Coco Chanel was born August 19, 1883, as Gabrielle Bonheur Chanel in Saumur, France, although she was known to claim 1893 as her birthdate later on in life, essentially declaring herself a decade younger than she was.
While Chanel’s namesake is now synonymous with luxurious goods and timeless designs, her miserable childhood provided a stark contrast to the life and career she carefully invented and curated for herself as an adult.
Like her age, Chanel was infamous for disguising her past with distortions and half-truths to conceal the unfortunate circumstances of her younger years. Stories she would recount would include claiming her birthplace as Auvergne instead of a workhouse in Loire Valley, as well as tales of her father sailing for America, leaving her with wretched aunts who mistreated her.
Chanel was, in reality, raised in poverty as an illegitimate child. Chanel’s mother was a charity hospital’s laundrywoman while her father was a clothes peddler. Upon her mother’s death, her father dispersed their children to various family members. Now abandoned and orphaned, Chanel herself was sent to a Catholic orphanage to be raised by nuns, where she learned to become a seamstress.
While Chanel loved to embellish her sewing just as much as her stories, she first and foremost sewed as a living and not as an art. At 18, she left the monastery life to work for a tailor, supplementing her income as a singer at private clubs and venues, and earning her lifelong nickname of “Coco.”
Some say her name came from soldiers who attended her concerts; others claim it originated from one of her songs. Yet independent sources claim that Chanel herself derived it from the French term, “cocotte,” for kept woman -- a fitting word, perhaps, as her life’s amours involved being a mistress to Etienne Balsan, an affluent textile heir and former military officer, and later on leaving him for his wealthy English friend, Arthur “Boy” Capel.
Chanel’s relationships with both men were essential to her foray into the fashion world. Over the course of more than a decade, she received financing from the two friends for her sartorial ventures, starting off with designing and selling hats while living at Balsan’s chateau, and progressing to opening up her first boutiques and shops from Paris to Deauville.

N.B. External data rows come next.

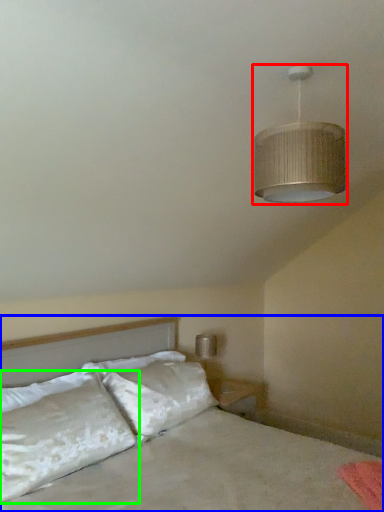
Question: Estimate the real-world distances between objects in this image. Which object is farther from lamp (highlighted by a red box), bed (highlighted by a blue box) or pillow (highlighted by a green box)?

Choices:
 (A) bed
 (B) pillow

Answer: (B)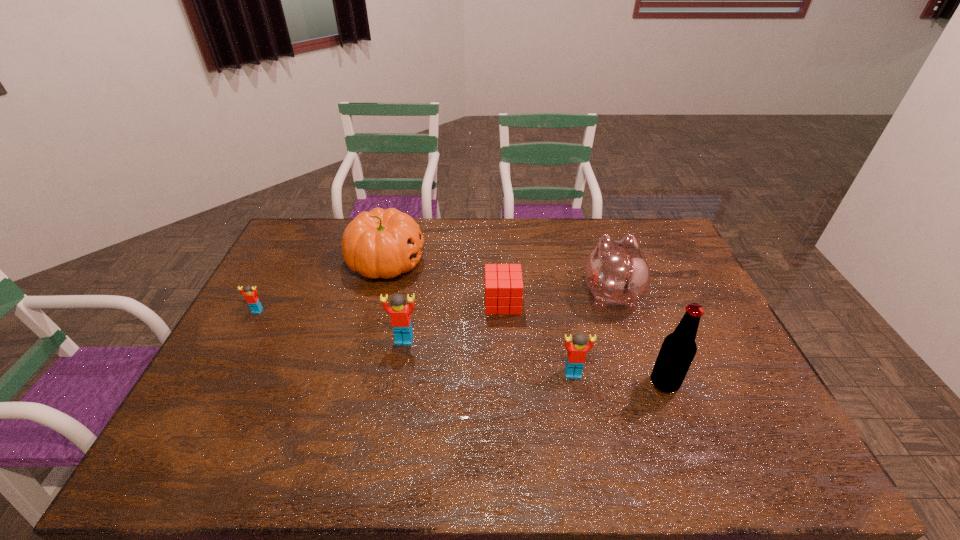
Locate an element on the screen. The height and width of the screenshot is (540, 960). free spot that satisfies the following two spatial constraints: 1. on the face of the beer bottle; 2. on the left side of the shortest Lego is located at coordinates (219, 383).

Where is `free point that satisfies the following two spatial constraints: 1. on the back side of the beer bottle; 2. on the carved face of the pumpkin`? The height and width of the screenshot is (540, 960). free point that satisfies the following two spatial constraints: 1. on the back side of the beer bottle; 2. on the carved face of the pumpkin is located at coordinates (618, 262).

The width and height of the screenshot is (960, 540). Find the location of `free space that satisfies the following two spatial constraints: 1. on the front facing side of the piggy bank; 2. on the carved face of the pumpkin`. free space that satisfies the following two spatial constraints: 1. on the front facing side of the piggy bank; 2. on the carved face of the pumpkin is located at coordinates (600, 262).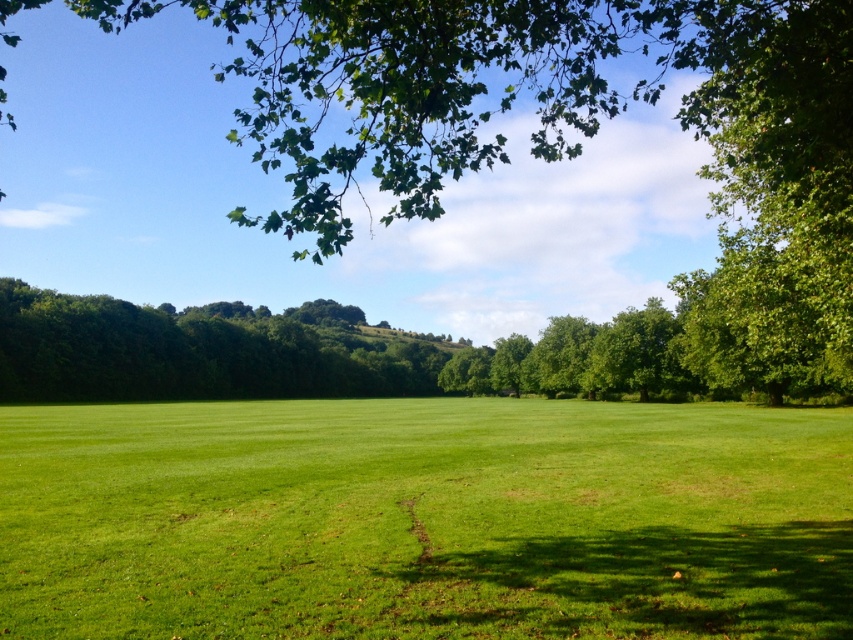
You are standing in the middle of the field and see the green grass at center and the green leafy tree at upper center. Which object is closer to you?

The green grass at center is closer to you because it is in front of the green leafy tree at upper center.

You are a gardener planning to mow the green grass at center and trim the green leafy tree at upper center. Which area requires a wider working space?

The green leafy tree at upper center requires a wider working space because it has a greater width than the green grass at center.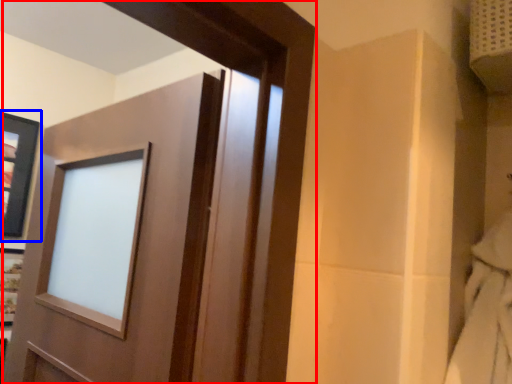
Question: Which point is closer to the camera, door (highlighted by a red box) or picture frame (highlighted by a blue box)?

Choices:
 (A) door
 (B) picture frame

Answer: (A)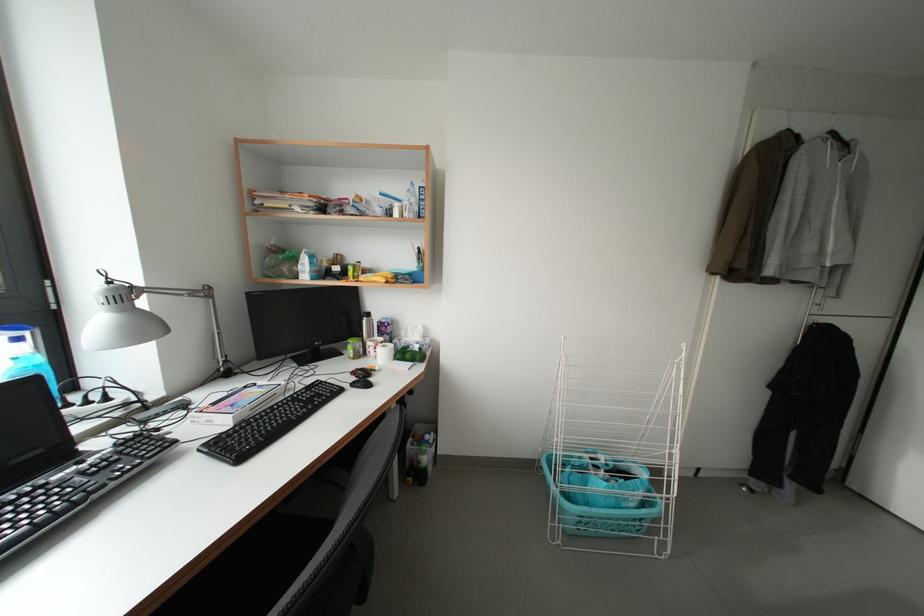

In 1919, Capel was killed in a car accident. His relationship with Chanel had endured, in spite of him marrying someone else the year prior, in 1918. To commemorate his death, Chanel commissioned a memorial at the site of the accident, and was later known to tell a friend that she lost everything when she lost Capel.
Fashion historians might not agree with her, however, as Chanel’s influence grew exponentially throughout the 1920s and 1930s with revolutionary designs, from her loose, borrowed-from-the-boys jersey dresses, to her jacket suits and little black dresses, a color that until then was considered to be appropriate only for mourning.
Her focus on simple yet chic and comfortable construction for women’s clothes were well-appreciated during a period of history were women typically had constricted themselves and their bodies with corsets and other wired undergarments.
In 1925, she boldly launched her epononymous scent, Chanel No. 5, the first of any perfumes wearing a designer’s name at the time. Her fame and success in the fashion world is still prevalent today with Karl Lagerfeld at the brand’s helm, consistently pulling designs from Chanel’s archives for modern takes on clothes and accessories.
Films of Chanel’s life took liberties of rewriting her history as much as she did, from 1981’s Chanel Solitaire, to the 2008’s television movie, Chanel, which overlooked the designer’s connections to Nazi Germany. The 2009 feature, Coco Before Chanel, also does not address the designer’s known anti-Semitism.
Having never married, Chanel retained her mademoiselle status until her death in 1971. The icon passed in her rich and opulent apartment at The Ritz, leaving behind a far more glamorous legacy to the world.
She remains to this day the only fashion designer to have been included on Time Magazine’s list of the 20th century’s 100 most influential people.